Synopsis

The NOAA Storm Database contains weather events from 1950 through November 2011. This data contains information about the human and economic impact of adverse weather events during this timeframe. This document analyzes which events have the greatest impact so that local officials can better prioritize resources for different types of events.

Data Processing

Load all dependencies:

library(dplyr)
library(lubridate)
library(ggplot2)
library(gridExtra)

The data was loaded as follows:

download.file("https://d396qusza40orc.cloudfront.net/repdata%2Fdata%2FStormData.csv.bz2", "stormdata.csv.bz2", method="curl")
storm_data=read.csv(bzfile("stormdata.csv.bz2", "rt"), header=TRUE)

Note: Had the author had more time for this analysis, some scrubbing/de-duplication would have been applied. An initial attempt at merging similar event types was made, but it was not complete in time for this paper to be submitted. In any case, this did not affect the results much, as will be shown below.

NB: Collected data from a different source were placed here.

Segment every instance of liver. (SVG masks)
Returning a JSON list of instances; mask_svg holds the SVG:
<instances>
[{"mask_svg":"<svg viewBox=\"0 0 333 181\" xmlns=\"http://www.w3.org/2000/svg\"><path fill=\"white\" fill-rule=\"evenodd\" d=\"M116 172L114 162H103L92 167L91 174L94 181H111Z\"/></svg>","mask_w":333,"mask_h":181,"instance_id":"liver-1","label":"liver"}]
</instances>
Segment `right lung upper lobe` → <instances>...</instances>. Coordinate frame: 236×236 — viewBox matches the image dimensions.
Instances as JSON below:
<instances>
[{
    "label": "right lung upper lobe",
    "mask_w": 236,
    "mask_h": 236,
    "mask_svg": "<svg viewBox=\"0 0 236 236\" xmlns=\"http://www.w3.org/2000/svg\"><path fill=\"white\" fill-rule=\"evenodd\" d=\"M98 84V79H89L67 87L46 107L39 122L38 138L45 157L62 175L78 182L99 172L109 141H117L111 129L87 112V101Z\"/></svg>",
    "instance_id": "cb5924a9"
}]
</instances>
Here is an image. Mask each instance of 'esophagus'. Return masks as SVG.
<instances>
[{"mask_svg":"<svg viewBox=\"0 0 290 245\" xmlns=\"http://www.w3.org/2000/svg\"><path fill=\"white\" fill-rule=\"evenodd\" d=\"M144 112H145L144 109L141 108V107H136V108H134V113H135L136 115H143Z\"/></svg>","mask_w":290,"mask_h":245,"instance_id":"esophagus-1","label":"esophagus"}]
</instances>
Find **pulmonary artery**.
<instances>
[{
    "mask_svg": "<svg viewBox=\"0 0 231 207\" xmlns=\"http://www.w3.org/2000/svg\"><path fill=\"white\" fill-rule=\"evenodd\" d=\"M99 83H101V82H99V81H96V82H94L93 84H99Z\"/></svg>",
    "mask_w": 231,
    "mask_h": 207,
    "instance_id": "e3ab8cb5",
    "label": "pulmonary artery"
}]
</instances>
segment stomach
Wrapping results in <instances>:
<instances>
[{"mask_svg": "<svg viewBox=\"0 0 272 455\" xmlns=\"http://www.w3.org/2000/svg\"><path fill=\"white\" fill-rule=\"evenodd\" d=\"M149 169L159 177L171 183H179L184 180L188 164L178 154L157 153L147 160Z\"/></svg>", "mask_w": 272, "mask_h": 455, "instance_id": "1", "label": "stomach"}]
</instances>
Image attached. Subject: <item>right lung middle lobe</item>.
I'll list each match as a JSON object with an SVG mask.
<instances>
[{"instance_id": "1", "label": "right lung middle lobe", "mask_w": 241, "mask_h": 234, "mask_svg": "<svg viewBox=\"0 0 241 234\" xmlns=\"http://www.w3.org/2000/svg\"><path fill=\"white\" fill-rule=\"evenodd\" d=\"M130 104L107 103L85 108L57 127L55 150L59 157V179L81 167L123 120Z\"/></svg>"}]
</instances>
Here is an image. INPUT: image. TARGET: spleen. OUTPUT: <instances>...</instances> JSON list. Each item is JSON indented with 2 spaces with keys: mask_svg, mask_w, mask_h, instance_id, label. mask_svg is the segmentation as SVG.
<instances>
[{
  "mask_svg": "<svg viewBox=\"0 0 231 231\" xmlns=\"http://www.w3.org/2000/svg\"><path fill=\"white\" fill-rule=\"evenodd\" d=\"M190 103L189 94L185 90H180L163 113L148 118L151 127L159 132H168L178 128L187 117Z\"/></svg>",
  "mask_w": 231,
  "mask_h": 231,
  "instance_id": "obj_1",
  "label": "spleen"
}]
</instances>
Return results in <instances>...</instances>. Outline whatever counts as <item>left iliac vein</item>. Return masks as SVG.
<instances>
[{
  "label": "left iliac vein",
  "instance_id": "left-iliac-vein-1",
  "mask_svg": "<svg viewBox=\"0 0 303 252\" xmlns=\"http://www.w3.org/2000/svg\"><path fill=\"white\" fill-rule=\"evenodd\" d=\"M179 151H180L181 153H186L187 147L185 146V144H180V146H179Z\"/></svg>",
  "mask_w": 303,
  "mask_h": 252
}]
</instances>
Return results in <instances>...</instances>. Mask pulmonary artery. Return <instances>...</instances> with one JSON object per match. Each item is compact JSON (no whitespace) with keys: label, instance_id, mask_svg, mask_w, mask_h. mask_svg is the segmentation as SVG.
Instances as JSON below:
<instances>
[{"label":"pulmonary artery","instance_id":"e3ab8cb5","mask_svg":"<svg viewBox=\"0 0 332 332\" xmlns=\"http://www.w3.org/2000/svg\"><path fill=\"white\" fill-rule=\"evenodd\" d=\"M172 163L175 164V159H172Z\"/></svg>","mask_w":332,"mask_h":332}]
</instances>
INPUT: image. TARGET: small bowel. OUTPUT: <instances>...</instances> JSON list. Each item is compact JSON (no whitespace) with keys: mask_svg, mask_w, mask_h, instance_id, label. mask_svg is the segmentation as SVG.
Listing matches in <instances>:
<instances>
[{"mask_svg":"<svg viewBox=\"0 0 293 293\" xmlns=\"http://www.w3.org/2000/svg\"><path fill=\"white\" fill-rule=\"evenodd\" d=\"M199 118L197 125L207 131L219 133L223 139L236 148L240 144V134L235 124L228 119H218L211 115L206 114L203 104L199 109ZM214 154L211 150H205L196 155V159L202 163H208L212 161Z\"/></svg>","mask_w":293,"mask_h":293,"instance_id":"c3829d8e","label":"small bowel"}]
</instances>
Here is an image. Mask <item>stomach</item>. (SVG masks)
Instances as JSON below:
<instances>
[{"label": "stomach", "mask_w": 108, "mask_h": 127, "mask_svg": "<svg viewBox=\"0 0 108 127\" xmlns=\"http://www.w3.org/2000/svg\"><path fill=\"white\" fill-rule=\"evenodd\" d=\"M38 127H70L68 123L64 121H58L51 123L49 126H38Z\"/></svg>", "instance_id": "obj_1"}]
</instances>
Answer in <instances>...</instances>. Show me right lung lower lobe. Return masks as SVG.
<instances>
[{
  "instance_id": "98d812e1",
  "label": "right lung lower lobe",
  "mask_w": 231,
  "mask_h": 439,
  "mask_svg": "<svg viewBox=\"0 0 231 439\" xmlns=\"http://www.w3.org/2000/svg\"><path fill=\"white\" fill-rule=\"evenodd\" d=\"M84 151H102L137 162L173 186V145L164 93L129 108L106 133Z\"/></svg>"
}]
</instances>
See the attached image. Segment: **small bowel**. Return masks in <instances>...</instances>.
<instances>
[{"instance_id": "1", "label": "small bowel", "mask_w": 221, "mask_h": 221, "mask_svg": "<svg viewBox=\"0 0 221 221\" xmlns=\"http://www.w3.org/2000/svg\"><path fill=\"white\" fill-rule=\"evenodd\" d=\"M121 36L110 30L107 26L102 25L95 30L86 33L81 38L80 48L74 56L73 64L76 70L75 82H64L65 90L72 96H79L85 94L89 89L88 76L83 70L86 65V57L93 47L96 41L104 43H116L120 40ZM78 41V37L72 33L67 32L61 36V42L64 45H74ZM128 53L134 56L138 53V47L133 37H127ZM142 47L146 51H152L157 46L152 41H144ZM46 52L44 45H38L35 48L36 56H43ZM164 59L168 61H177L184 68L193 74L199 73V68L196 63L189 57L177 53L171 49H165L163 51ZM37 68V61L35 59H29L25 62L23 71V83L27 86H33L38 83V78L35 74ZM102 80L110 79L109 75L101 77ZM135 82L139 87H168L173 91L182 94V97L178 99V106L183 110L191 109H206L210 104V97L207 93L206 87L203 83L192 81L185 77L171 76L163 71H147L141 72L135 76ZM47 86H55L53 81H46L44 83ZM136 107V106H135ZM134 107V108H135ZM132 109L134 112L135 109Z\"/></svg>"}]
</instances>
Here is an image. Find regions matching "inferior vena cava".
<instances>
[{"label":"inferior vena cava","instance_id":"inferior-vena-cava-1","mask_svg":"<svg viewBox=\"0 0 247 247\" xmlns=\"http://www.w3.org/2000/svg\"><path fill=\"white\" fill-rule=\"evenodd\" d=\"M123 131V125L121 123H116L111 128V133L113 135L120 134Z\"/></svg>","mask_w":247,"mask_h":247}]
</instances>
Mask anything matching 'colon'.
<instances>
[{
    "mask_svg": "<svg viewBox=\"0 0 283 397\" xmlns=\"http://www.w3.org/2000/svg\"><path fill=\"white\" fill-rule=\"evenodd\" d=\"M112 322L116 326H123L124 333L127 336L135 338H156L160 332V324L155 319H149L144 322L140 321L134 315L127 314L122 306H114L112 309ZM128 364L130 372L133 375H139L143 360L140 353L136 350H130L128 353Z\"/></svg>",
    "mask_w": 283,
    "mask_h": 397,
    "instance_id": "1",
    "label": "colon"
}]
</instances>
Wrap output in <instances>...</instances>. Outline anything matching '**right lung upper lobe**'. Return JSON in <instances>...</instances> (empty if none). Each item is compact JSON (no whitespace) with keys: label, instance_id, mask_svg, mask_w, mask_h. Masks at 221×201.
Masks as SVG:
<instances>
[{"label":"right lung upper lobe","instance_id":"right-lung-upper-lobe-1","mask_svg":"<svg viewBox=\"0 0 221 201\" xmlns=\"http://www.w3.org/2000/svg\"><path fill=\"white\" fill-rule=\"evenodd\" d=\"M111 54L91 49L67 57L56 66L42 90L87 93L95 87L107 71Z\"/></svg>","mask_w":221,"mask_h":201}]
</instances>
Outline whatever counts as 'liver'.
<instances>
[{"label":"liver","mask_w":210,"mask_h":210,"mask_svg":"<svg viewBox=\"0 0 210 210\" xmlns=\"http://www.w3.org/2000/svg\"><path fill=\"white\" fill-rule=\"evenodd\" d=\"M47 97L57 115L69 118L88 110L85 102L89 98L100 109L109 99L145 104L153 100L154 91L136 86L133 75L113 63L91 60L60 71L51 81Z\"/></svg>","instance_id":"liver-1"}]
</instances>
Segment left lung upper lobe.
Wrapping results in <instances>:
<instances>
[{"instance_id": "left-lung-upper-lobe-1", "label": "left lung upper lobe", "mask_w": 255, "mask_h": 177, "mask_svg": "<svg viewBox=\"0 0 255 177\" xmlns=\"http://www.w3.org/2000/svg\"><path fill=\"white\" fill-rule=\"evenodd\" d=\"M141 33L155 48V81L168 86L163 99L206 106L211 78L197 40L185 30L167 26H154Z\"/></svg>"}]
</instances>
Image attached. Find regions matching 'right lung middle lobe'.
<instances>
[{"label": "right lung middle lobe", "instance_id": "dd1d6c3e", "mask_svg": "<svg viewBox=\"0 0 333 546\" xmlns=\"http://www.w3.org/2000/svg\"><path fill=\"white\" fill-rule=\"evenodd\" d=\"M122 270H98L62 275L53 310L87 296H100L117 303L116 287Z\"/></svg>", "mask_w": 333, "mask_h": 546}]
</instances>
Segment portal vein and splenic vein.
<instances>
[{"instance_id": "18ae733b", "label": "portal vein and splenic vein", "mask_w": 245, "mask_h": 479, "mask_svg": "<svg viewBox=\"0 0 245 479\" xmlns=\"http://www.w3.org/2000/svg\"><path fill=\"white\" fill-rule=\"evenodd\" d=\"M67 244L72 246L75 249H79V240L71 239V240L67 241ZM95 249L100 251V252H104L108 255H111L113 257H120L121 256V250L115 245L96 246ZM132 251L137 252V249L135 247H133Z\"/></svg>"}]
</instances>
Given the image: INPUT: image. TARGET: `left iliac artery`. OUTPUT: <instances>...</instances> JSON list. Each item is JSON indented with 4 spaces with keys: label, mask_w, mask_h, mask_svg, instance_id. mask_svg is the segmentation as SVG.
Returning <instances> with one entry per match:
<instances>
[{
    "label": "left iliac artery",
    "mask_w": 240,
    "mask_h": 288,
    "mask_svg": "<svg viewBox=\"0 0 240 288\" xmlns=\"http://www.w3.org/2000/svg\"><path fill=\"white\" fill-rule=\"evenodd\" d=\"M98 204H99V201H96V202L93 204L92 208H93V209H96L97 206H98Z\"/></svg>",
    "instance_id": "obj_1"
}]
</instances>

It would have only resulted in a re-ordering of some of the top 10 types of events.

To better understand the overall trends, a year was extracted from BNG_DATE:

storm_data <- mutate(storm_data, BEGIN_YEAR = year(as.Date(BGN_DATE, format="%m/%d/%Y")))

Some processing was applied to calculate total casualties by event type (“EVTYPE”), and this was used to determine which types of weather events contribute the most casualties:

storm_data <- mutate(storm_data, CASUALTIES = FATALITIES + INJURIES)
casualties_by_event <- aggregate(CASUALTIES ~ EVTYPE, data=storm_data, FUN=sum)
top_10_events_by_casualties <- casualties_by_event[order(-casualties_by_event$CASUALTIES),][0:10,]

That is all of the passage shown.